> Aim of the task:
Word for word, copy every line of the data.

> Exercise input:
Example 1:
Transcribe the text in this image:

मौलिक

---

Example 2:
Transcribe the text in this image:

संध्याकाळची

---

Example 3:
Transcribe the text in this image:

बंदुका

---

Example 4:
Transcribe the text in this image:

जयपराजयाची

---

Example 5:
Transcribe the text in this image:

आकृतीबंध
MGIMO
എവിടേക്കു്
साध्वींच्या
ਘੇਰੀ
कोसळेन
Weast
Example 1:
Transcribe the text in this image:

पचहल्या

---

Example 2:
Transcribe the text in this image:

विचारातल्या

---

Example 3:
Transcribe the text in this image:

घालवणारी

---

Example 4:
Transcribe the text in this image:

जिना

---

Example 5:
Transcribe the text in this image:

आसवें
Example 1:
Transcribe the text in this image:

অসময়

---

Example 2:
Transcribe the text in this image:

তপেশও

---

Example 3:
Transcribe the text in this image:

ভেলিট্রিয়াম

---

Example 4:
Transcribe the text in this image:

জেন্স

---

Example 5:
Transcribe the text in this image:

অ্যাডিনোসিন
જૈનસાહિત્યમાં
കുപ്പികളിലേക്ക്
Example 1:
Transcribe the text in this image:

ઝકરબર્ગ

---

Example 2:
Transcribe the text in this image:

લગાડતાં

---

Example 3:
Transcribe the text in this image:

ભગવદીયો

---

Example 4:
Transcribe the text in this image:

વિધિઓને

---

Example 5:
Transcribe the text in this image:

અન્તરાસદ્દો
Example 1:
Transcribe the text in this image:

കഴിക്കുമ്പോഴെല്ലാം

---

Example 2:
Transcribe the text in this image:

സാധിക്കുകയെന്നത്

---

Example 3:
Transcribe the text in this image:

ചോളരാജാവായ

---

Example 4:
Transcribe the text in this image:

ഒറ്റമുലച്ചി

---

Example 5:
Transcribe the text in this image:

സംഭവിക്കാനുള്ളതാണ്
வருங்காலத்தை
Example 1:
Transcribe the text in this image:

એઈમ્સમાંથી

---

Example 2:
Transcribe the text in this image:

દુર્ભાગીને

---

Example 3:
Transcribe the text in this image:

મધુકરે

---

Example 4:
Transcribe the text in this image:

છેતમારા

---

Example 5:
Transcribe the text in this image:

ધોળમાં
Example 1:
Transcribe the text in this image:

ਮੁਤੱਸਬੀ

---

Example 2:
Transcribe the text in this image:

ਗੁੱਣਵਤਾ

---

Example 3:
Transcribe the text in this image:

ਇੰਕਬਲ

> Answer to this exercise:
Example 1:
Transcribe the text in this image:

मौलिक

---

Example 2:
Transcribe the text in this image:

संध्याकाळची

---

Example 3:
Transcribe the text in this image:

बंदुका

---

Example 4:
Transcribe the text in this image:

जयपराजयाची

---

Example 5:
Transcribe the text in this image:

आकृतीबंध
MGIMO
എവിടേക്കു്
साध्वींच्या
ਘੇਰੀ
कोसळेन
Weast
Example 1:
Transcribe the text in this image:

पचहल्या

---

Example 2:
Transcribe the text in this image:

विचारातल्या

---

Example 3:
Transcribe the text in this image:

घालवणारी

---

Example 4:
Transcribe the text in this image:

जिना

---

Example 5:
Transcribe the text in this image:

आसवें
Example 1:
Transcribe the text in this image:

অসময়

---

Example 2:
Transcribe the text in this image:

তপেশও

---

Example 3:
Transcribe the text in this image:

ভেলিট্রিয়াম

---

Example 4:
Transcribe the text in this image:

জেন্স

---

Example 5:
Transcribe the text in this image:

অ্যাডিনোসিন
જૈનસાહિત્યમાં
കുപ്പികളിലേക്ക്
Example 1:
Transcribe the text in this image:

ઝકરબર્ગ

---

Example 2:
Transcribe the text in this image:

લગાડતાં

---

Example 3:
Transcribe the text in this image:

ભગવદીયો

---

Example 4:
Transcribe the text in this image:

વિધિઓને

---

Example 5:
Transcribe the text in this image:

અન્તરાસદ્દો
Example 1:
Transcribe the text in this image:

കഴിക്കുമ്പോഴെല്ലാം

---

Example 2:
Transcribe the text in this image:

സാധിക്കുകയെന്നത്

---

Example 3:
Transcribe the text in this image:

ചോളരാജാവായ

---

Example 4:
Transcribe the text in this image:

ഒറ്റമുലച്ചി

---

Example 5:
Transcribe the text in this image:

സംഭവിക്കാനുള്ളതാണ്
வருங்காலத்தை
Example 1:
Transcribe the text in this image:

એઈમ્સમાંથી

---

Example 2:
Transcribe the text in this image:

દુર્ભાગીને

---

Example 3:
Transcribe the text in this image:

મધુકરે

---

Example 4:
Transcribe the text in this image:

છેતમારા

---

Example 5:
Transcribe the text in this image:

ધોળમાં
Example 1:
Transcribe the text in this image:

ਮੁਤੱਸਬੀ

---

Example 2:
Transcribe the text in this image:

ਗੁੱਣਵਤਾ

---

Example 3:
Transcribe the text in this image:

ਇੰਕਬਲ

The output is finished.